Aynı zamanda eğitimde belirgin bir iyimserliğe karşın -daha çok eğitime yönelmiş çevrelerde-, çoğunlukla, çıraklık eğitiminde başarılı bir entegrasyon için yapısal engeller bulunmaktadır; bilgilendirilmedeki eksiklikler ve meslek seçiminin sınırlandırılmışlığı buna eşlik etmektedir. Zor yaşam koşullarındaki genç insanlara ulaşabilme ve onları destekleme stratejileri, toplumsal alanların güçlendirilmesine, sürekliliği bulunan ve güvenilir bir kılavuzluk hizmetine ve sivil toplum örgütlerinin (göçmen örgütleri, NGO’lar) geçiş sürecine dahil edilmesine yoğunlaşmalıdır.

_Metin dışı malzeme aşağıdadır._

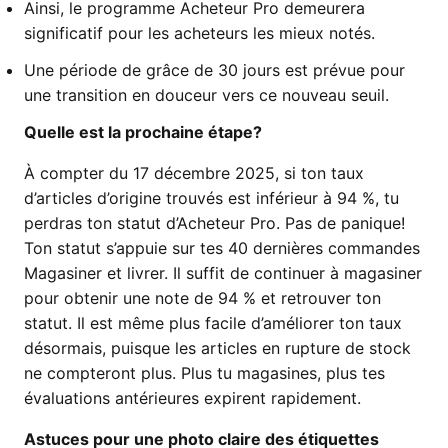
Ainsi, le programme Acheteur Pro demeurera
significatif pour les acheteurs les mieux notés.
Une période de grâce de 30 jours est prévue pour
une transition en douceur vers ce nouveau seuil.
Quelle est la prochaine étape?
À compter du 17 décembre 2025, si ton taux
d’articles d’origine trouvés est inférieur à 94 %, tu
perdras ton statut d’Acheteur Pro. Pas de panique!
Ton statut s’appuie sur tes 40 dernières commandes
Magasiner et livrer. Il suffit de continuer à magasiner
pour obtenir une note de 94 % et retrouver ton
statut. Il est même plus facile d’améliorer ton taux
désormais, puisque les articles en rupture de stock
ne compteront plus. Plus tu magasines, plus tes
évaluations antérieures expirent rapidement.
Astuces pour une photo claire des étiquettes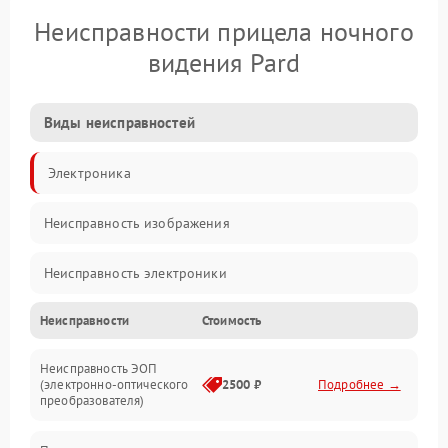
Неисправности прицела ночного
видения Pard
Виды неисправностей
Электроника
Неисправность изображения
Неисправность электроники
Неисправности
Стоимость
Механические повреждения
Неисправность ЭОП
Неисправность управления
(электронно-оптического
2500 ₽
Подробнее →
преобразователя)
Прочие неисправности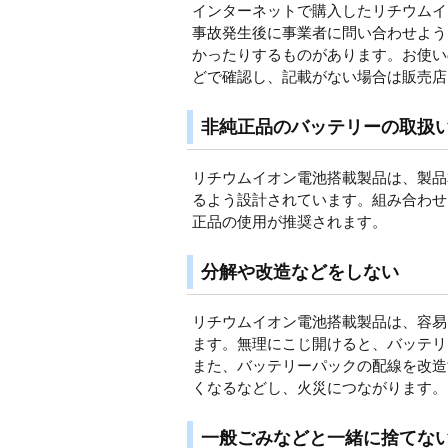
インターネットで購入したリチウムイ
事故発生後に事業者に問い合わせよう
かったりするものがあります。お使い
どで確認し、記載がない場合は販売店
非純正品のバッテリーの取扱
リチウムイオン電池搭載製品は、製品
るよう設計されています。組み合わせ
正品の使用が推奨されます。
分解や改造などをしない
リチウムイオン電池搭載製品は、容易
ます。無理にこじ開けると、バッテリ
また、バッテリーパックの配線を改造
くなるなどし、火災につながります。
一般ごみなどと一緒に捨てな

Erkek ve kadın göçmenlerin çıraklık eğitimi (ausbildung) koşulları hala gerginliğini koruyor. Aynı zamanda, düşen doğum oranları ve artan yaşam beklentisi nedeniyle göçmen kökenli gençler, ekonomi ve iş piyasası için giderek artan bir önem kazanıyor. Bu temelde göçmen kökenli insanların bilinçli/amaçlı desteklenmesi ve nitelik kazandırılması her zamandan çok daha önemlidir. Ama başarılı çıraklık eğitimine ve iş piyasasına etnik kategorilerde (örneğin Türk, İtalyan gençleri için girişimler) yoğunlaşan müdahale uygun değildir. Çünkü bugünün toplumu, çeşitlilik ve farklılık içeren toplumsal çevre görünümüyle nitelenmektedir: “Aynı toplumsal çevreden gelen değişik göçmen kökenli insanları, diğer toplumsal çevrelerdeki insanlarla kendi ülkesinin insanlarından daha fazla birleştiren şeyler var. Öyleyse gelinen kültüre dayanarak, toplumsal çevre için çıkarımlar yapılamaz” (Sinus Sociovision 2009, s. 4). Gençlerin okuldan çıraklık eğitimine ve mesleğe geçişte başarılı desteklenmesi ve onlara kılavuzluk/refakat edilmesi, gençlerin yaşam dünyasındaki ve toplumsal çevrelerindeki çeşitliliğe uygun düşen, bütünsel bir eylem kavrayışına dayanır. Sözü edilen entegrasyon eksikliklerini, “en iyi olasılıkla, yerli nüfusun alt toplumsal katmanlarında benzer biçimde bulmak olanaklı. Bu yüzden entegrasyon eksikliği etnik köken sorunu değil, daha çok toplumsam ayırımcılık sorunudur” (a.g.y. s. 5). Aynı zamanda eğitimde belirgin bir iyimserliğe karşın -daha çok eğitime yönelmiş çevrelerde-, çoğunlukla, çıraklık eğitiminde başarılı bir entegrasyon için yapısal engeller bulunmaktadır; bilgilendirilmedeki eksiklikler ve meslek seçiminin sınırlandırılmışlığı buna eşlik etmektedir. Zor yaşam koşullarındaki genç insanlara ulaşabilme ve onları destekleme stratejileri, toplumsal alanların güçlendirilmesine, sürekliliği bulunan ve güvenilir bir kılavuzluk hizmetine ve sivil toplum örgütlerinin (göçmen örgütleri, NGO’lar) geçiş sürecine dahil edilmesine yoğunlaşmalıdır.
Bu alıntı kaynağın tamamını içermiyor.